Exercise directions - Look through the data below and extract, unchanged, the lines from the one that contains "Le Vet Beheer B.V." to the one that contains "Credits | 3 |", both included.
--- Supplied records Enclosed Below ---
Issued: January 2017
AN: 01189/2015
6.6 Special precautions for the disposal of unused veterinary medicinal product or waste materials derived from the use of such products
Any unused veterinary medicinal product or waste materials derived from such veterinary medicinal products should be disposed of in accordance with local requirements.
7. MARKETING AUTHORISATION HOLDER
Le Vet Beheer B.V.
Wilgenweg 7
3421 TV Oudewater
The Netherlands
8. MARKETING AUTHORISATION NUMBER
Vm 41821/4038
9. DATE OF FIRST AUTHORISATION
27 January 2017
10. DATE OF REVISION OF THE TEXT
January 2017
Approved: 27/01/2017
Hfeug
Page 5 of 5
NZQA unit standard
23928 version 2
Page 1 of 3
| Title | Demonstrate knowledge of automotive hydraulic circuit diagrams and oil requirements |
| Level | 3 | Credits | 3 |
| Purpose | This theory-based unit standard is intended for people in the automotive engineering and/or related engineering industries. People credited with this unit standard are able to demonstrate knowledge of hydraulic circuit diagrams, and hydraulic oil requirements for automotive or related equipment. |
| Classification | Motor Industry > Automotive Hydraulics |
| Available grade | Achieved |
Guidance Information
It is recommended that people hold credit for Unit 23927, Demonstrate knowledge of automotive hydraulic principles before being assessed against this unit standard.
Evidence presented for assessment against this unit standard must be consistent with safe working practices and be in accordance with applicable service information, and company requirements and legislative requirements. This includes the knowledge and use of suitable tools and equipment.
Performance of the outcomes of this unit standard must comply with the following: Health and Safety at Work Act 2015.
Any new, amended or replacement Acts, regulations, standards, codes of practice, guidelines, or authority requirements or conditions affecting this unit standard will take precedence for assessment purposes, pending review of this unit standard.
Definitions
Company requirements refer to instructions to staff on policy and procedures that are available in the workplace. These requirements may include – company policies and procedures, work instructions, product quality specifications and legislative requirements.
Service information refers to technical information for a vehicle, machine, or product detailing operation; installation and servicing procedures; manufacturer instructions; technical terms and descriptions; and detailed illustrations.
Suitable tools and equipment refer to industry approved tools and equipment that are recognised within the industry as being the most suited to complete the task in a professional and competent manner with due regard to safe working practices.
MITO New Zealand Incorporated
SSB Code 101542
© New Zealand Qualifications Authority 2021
--- End of Enclosed Supplied records ---
Result of this task -
Le Vet Beheer B.V.
Wilgenweg 7
3421 TV Oudewater
The Netherlands
8. MARKETING AUTHORISATION NUMBER
Vm 41821/4038
9. DATE OF FIRST AUTHORISATION
27 January 2017
10. DATE OF REVISION OF THE TEXT
January 2017
Approved: 27/01/2017
Hfeug
Page 5 of 5
NZQA unit standard
23928 version 2
Page 1 of 3
| Title | Demonstrate knowledge of automotive hydraulic circuit diagrams and oil requirements |
| Level | 3 | Credits | 3 |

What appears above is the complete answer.